Gordhan is not the only beneficiary of the NPA-amnesty as the summons against Finance Minister Pravin Gordhan and former South African Revenue Service (SARS) officials, Oupa Magashula and Ivan Pillay, were all withdrawn.

NPA head Shaun Abrahams said he has notified Gordhan, explaining to him that he had decided to “overrule the decision” to prosecute the minister.

In a televised media conference detailing his reasons for withdrawing the charges, Abrahams said he is “satisfied” that Mr Pillay, Mr Magashule and Minister Gordhan did not have the intention to act unlawfully. This followed a letter from the Helen Suzman Foundation explaining the legal issues.

Abrahams said he had decided to “overrule the decision” to prosecute.

He said questioning the competence of investigators, prosecutors and himself was unfair. When asked whether someone’s head should roll, he said he would “certainly look into that”.

“I certainly don’t think this matter was a blunder,” he said. There are “differences over the interpretation of the law”.

He noted that neither Gordhan, Pillay or Magashula have spent a day in court and that he had applied his mind to the facts and made a decision – with these facts instilling confidence in South Africans that everyone will be treated fairly.

“I review many matters on a regular basis,” he said, pointing out that he had overturned many decisions by prosecutors in the interests of justice and because the evidence has dictated that line of action.

Abrahams said he always strives to “do the best I possibly can to deliver justice to the people of this country”.

“I certainly do not owe anybody an apology. I certainly do not,” he said.

Meanwhile the opposition Democratic Alliance has called for NPA head Shaun Abrahams’ head, following his decision to drop the criminal charges while the African National Congress has welcomed the decision.

Abrahams on Monday announced the decision to retract the summons, a day before Gordhan and former South African Revenue Service (SARS) officials Oupa Magashula and Ivan Pillay were due to appear in court.

Abrahams said this was done following representations by both Magashula and Pillay.

DA leader Mmusi Maimane on Monday said the decision to drop the charges vindicated the party’s position that these charges were indeed manufactured for malicious political purposes and were without merit.

“We maintain that Shaun Abrahams initiated these charges against Pravin Gordhan for narrow political purposes, and now following a lack of evidence and huge public outcry, Abrahams has been forced to make an embarrassing about-turn, leaving him with egg on his face.”

The National Director of Public Prosecutions could not simply say they had made a mistake and withdraw charges, Maimane said.

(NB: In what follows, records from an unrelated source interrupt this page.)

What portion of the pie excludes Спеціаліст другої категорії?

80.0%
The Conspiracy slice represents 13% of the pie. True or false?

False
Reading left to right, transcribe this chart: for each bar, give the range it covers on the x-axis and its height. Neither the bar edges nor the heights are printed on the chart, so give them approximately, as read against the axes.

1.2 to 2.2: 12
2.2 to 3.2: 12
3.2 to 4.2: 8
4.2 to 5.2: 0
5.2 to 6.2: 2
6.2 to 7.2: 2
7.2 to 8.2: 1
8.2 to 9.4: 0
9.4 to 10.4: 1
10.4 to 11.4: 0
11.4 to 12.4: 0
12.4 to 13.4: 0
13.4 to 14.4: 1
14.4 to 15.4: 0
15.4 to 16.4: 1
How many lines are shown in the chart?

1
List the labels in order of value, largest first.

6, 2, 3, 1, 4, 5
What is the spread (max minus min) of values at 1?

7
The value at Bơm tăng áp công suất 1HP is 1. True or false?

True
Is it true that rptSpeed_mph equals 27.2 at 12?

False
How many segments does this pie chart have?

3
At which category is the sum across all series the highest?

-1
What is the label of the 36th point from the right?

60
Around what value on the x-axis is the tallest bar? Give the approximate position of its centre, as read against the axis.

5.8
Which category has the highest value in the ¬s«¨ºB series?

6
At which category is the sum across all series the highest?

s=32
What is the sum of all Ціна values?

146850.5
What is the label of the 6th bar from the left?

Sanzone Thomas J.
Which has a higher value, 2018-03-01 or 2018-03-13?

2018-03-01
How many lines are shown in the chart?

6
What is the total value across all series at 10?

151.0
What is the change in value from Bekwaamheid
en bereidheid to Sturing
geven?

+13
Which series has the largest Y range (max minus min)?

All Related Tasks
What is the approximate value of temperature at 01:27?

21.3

“The stakes are far too high to be making such unacceptable and irresponsible mistakes. Shaun Abrahams must be held responsible for this unacceptable blunder. Questions remain regarding whether this was in fact malicious prosecution, what the consequences have been on the economy, and lastly, the damage to the reputation of the Minister of Finance.”

Maimane called on President Jacob Zuma to suspend Abrahams with immediate effect.

“Jacob Zuma must now act decisively, failing which we will have no option but to believe that he is behind these malicious political antics.”

On his part, the maverick Economic Freedom Fighters leader, Julius Malema simply tweeted: “We are going ahead with our protest on the 02 Nov to demand #shaunabrahams to resign & #ZumaMustFall.Let’s meet @ church square in Pretoria

Abrahams told the media on Monday that the decision to prosecute Gordhan had not been made by him, and he had reviewed it when the two parties made submissions.

He did not see the need to resign over the debacle.

“Will I resign? Certainly not, certainly not. I don’t owe anyone an apology,” he said.

In making his decision, he had applied his mind to the law, he said.

“Neither Pillay, Gordhan or Magashule spent a day in court,” he said.